I would have liked to make Nora cackle. I have a cackle. I’ve been told the same thing, actually; that if someone hears my laugh in an audience, from all the way backstage, they know the show’s going well. I’m proud we have that in common. We’re not the type to be silenced. We don’t whisper; we roar.
She believed very strongly in the power of the written word. From Hilary Rosen’s piece about her in the Huffington Post: “What do you do when your friend Nora Ephron dies? You cry and then you write about it. Because that is what she said to do whenever you told her a story that moved her or amused her. ‘Write about it’ she’d say. It was like Beethoven telling you to play a symphony or Billie Jean King telling you to serve the ball or Springsteen telling you to rock. She was the best of the best and when she said, ‘write’ she was telling you to engage in the noblest pastime she knew.”
How can you not love a woman who believed in the written word this much? “The noblest pastime she knew.” Chills. Just, chills.
From Lisa Belkin’s piece, also from the Huffington Post: “’Above all, be the heroine of your life, not the victim,’ she said in a 1996 speech to the graduating class of Wellesley College.” My college graduation speaker told us to make sure to save for retirement, I think. I’d have liked a speech about being the heroine of my own life. I try to be. I think I’m succeeding.

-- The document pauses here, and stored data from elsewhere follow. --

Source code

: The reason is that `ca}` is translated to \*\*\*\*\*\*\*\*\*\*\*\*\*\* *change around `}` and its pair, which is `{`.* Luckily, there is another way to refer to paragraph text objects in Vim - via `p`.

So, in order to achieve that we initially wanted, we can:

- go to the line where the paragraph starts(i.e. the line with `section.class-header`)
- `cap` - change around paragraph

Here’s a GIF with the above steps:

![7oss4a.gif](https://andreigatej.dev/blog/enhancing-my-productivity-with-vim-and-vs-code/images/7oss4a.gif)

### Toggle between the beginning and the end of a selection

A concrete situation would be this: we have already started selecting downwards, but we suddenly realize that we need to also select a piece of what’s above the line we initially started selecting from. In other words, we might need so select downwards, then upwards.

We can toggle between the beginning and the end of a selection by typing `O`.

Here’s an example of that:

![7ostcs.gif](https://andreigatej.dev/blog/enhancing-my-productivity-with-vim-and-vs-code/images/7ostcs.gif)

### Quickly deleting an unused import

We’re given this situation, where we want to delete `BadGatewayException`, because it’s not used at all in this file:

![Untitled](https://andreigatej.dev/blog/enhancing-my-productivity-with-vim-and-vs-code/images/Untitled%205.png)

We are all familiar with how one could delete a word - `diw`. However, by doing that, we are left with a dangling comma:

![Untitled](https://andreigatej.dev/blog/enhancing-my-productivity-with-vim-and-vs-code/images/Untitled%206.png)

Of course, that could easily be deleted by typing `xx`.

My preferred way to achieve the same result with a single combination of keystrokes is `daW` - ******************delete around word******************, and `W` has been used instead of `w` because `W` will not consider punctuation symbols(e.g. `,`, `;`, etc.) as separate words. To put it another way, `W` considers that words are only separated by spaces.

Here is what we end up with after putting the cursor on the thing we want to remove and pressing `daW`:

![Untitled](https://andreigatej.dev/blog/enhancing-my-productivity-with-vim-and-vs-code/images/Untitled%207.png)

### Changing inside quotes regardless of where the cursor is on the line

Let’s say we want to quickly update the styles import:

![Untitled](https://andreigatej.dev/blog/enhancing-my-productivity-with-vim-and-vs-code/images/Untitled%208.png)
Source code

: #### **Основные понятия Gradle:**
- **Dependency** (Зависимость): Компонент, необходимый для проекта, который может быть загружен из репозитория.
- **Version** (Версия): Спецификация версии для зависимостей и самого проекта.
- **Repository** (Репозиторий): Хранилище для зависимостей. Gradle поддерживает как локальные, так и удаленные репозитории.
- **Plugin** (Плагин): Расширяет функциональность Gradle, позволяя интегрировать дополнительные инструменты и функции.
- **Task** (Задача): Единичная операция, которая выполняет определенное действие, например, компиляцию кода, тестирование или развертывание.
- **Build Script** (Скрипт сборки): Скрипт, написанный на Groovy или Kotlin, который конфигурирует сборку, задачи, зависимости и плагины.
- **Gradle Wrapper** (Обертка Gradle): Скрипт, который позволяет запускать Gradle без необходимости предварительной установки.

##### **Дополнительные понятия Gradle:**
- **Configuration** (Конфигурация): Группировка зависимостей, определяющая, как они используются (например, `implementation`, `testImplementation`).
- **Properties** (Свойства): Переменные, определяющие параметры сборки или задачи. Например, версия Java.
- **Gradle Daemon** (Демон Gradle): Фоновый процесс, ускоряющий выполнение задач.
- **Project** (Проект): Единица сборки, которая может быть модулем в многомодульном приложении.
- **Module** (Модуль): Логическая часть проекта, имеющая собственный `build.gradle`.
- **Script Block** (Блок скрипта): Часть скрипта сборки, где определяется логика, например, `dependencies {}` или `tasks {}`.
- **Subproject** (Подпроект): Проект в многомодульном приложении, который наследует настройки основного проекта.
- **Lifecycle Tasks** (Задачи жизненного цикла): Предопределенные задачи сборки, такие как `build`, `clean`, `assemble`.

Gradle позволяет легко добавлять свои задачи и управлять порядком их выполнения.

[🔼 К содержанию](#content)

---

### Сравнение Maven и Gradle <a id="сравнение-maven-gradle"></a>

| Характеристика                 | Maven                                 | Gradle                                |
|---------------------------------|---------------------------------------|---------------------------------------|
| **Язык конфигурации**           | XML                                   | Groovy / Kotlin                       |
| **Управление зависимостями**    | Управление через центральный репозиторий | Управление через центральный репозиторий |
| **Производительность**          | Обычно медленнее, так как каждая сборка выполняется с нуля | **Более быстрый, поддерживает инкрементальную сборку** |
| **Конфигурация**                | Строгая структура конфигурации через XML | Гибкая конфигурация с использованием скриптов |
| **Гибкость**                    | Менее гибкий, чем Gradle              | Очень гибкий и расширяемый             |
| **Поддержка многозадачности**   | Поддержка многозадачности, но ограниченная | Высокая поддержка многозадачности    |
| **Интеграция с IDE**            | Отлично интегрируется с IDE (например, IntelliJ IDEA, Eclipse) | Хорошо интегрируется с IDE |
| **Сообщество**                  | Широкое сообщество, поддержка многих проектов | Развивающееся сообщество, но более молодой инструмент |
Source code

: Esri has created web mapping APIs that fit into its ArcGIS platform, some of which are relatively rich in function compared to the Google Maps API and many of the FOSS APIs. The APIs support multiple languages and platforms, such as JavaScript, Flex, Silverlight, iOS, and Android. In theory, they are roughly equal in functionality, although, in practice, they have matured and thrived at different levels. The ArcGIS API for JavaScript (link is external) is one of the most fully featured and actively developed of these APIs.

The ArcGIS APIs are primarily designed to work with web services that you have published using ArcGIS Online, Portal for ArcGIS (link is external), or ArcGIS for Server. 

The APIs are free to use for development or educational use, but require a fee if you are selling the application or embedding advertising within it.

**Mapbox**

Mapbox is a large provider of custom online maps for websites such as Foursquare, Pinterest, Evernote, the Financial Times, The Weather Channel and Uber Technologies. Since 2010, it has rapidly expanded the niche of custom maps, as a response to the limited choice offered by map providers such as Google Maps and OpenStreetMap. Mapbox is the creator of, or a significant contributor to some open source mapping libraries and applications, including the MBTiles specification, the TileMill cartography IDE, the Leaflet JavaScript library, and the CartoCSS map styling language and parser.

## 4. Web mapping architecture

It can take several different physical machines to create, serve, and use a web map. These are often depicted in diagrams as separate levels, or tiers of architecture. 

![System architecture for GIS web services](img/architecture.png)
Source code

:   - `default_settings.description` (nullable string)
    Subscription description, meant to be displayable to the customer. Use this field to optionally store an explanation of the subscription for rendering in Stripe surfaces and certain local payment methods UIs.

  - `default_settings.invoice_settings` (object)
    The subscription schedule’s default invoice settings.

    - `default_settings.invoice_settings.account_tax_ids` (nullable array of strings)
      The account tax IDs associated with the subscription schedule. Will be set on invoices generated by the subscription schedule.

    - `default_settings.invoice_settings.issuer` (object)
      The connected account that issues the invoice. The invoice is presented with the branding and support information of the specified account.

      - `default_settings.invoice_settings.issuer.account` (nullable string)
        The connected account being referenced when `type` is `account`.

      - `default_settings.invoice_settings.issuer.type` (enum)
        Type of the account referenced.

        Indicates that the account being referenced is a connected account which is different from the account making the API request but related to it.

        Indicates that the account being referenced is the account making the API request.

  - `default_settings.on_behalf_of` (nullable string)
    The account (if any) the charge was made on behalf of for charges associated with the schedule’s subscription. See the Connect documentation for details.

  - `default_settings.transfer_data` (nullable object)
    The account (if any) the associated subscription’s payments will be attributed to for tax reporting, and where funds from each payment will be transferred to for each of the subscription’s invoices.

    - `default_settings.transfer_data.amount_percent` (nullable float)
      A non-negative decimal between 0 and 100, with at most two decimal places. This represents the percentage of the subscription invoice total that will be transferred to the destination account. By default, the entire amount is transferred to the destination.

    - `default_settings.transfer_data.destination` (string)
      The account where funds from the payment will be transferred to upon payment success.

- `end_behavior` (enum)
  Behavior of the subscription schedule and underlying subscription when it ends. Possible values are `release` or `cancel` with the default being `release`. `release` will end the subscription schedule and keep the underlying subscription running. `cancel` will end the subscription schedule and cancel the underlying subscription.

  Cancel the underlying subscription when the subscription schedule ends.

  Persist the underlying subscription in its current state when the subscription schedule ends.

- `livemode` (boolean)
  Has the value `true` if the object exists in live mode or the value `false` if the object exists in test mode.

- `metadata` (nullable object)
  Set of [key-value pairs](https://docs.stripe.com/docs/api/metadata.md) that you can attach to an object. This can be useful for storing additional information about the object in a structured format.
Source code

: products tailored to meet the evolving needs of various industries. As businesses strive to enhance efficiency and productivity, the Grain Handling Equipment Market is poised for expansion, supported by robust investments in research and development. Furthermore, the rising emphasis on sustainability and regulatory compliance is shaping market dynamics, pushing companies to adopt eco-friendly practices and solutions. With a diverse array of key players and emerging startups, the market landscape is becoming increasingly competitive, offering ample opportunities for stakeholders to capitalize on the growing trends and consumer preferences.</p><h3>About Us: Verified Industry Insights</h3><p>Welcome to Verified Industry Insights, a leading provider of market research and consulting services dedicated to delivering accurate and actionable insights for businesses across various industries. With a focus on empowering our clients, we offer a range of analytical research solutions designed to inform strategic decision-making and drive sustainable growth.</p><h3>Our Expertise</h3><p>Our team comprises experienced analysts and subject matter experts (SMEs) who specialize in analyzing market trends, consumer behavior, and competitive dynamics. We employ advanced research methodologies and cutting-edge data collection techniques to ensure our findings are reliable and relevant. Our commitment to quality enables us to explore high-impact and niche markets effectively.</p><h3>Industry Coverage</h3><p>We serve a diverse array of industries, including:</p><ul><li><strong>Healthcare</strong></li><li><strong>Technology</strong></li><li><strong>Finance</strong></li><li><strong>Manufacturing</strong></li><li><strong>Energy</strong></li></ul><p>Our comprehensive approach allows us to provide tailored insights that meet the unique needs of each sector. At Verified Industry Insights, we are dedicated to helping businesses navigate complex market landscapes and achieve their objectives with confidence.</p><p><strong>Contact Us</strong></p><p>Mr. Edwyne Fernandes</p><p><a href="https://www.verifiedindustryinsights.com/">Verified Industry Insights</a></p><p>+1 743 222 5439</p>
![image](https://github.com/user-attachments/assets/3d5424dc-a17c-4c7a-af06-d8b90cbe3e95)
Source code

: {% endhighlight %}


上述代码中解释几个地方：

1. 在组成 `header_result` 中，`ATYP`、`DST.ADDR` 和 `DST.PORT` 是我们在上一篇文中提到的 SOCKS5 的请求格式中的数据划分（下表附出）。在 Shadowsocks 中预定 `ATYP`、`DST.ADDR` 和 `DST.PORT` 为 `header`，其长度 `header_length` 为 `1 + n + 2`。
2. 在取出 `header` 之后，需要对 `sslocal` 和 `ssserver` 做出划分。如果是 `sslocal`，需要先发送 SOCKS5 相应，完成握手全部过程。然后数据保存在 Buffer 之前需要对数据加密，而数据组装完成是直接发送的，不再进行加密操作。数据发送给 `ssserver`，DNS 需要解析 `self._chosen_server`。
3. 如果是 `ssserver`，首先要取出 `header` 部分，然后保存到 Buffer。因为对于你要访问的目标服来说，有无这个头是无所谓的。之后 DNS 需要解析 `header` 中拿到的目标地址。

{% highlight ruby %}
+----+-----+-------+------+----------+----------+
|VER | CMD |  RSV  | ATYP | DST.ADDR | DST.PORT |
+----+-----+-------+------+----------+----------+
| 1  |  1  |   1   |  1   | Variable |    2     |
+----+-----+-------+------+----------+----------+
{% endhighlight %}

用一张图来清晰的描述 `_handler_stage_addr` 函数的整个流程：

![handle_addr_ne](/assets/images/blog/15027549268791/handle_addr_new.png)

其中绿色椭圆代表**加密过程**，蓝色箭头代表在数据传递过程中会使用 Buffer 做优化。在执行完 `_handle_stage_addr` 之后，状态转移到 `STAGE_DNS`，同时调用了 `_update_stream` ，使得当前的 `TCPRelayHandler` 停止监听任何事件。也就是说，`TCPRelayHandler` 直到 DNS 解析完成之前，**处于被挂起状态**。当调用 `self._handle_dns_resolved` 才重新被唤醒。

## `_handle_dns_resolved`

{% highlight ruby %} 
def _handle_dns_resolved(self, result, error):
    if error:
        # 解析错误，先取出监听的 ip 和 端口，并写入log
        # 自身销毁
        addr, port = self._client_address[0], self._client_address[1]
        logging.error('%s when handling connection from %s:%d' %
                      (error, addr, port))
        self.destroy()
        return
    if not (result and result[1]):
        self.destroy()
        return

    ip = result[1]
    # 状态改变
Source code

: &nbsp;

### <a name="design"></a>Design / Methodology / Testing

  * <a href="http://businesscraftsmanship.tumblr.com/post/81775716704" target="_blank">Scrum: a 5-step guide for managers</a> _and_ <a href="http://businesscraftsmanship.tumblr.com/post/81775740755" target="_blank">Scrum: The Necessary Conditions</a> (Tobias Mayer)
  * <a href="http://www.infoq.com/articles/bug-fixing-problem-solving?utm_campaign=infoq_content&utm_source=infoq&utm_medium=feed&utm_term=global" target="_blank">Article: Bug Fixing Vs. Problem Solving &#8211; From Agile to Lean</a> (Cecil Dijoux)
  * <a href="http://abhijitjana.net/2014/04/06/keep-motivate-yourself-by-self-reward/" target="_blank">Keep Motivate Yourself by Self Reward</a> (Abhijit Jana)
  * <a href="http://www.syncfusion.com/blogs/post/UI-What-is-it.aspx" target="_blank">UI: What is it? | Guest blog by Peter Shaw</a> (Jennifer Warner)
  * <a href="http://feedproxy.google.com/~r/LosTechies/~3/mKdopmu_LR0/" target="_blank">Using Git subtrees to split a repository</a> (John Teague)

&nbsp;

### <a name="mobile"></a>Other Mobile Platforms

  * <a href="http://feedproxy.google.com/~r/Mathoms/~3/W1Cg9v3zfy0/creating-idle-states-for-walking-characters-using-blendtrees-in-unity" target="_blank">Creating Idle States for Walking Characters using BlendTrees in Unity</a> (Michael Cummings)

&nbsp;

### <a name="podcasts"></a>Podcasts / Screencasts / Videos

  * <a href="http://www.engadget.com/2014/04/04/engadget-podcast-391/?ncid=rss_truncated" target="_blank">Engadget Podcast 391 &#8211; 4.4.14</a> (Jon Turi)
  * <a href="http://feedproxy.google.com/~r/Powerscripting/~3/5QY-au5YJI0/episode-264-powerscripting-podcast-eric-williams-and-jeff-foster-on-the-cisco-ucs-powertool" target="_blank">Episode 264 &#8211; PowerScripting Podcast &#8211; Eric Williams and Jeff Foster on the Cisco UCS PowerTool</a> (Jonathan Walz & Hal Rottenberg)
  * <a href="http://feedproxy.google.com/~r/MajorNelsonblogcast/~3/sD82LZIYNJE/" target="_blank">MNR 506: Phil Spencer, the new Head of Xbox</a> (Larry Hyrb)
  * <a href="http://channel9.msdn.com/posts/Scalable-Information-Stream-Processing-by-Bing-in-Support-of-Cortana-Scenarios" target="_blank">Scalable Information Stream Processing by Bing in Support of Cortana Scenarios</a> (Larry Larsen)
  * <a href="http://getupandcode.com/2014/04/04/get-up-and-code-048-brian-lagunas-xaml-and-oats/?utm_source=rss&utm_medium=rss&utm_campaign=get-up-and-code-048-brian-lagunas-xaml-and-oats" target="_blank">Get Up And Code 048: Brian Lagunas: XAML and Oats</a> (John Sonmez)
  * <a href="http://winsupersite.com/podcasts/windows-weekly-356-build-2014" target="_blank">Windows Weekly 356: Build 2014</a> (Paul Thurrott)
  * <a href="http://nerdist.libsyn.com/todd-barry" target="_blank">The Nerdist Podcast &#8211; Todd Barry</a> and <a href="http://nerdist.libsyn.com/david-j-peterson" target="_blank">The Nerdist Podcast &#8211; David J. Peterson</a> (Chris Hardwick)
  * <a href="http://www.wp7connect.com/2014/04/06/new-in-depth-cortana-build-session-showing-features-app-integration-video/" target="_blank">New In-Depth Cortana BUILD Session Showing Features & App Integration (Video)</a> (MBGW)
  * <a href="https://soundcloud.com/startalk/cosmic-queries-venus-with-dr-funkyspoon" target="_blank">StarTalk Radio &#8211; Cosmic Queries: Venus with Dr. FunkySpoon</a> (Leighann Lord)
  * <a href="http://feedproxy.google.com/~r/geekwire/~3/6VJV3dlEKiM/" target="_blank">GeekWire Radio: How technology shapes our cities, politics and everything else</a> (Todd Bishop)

And finally, from Arianna Huffington’s piece from the Huffington Post. (See, Nora Ephron didn’t really need to write anymore, and didn’t have time to, really. But when Arianna Huffington approached her about a new blog she was starting, Ephron did some research and realized that blogs were the wave of the future in writing and making that immediate connection. She made the time, because she loved it so much. She was a regular contributor to the Huffington Post and good friends with Arianna Huffington.)
“Nora excelled not only as a blogger but as a blogging evangelist, spreading word of the medium’s particular value and making many converts. She quickly grasped that ‘one of the reasons for blogging was to start the conversation and to create the community that comes together briefly to talk about things they might not be talking about if you hadn’t written your blog.’”
Savvy woman, that Nora Ephron.
She intimated she was ill in her last book, but very few people knew she was suffering from leukemia. She played that close to the vest. I can appreciate that. I’d do the same thing. Who needs the sympathy? Life’s too short for that. She passed away on Tuesday from complications related to the disease.
We lost one of the good ones Tuesday. She paved the way for a lot of women in writing and in comedy. She showed what we can do, us women, if we work together; if we refuse to take no for an answer; if we work our asses off. She wrote beautifully and told it like it was and she loved deeply and she laughed, and she laughed, and she laughed.
Thank you, Nora. You’ll be missed. In your honor: I think I’ll write.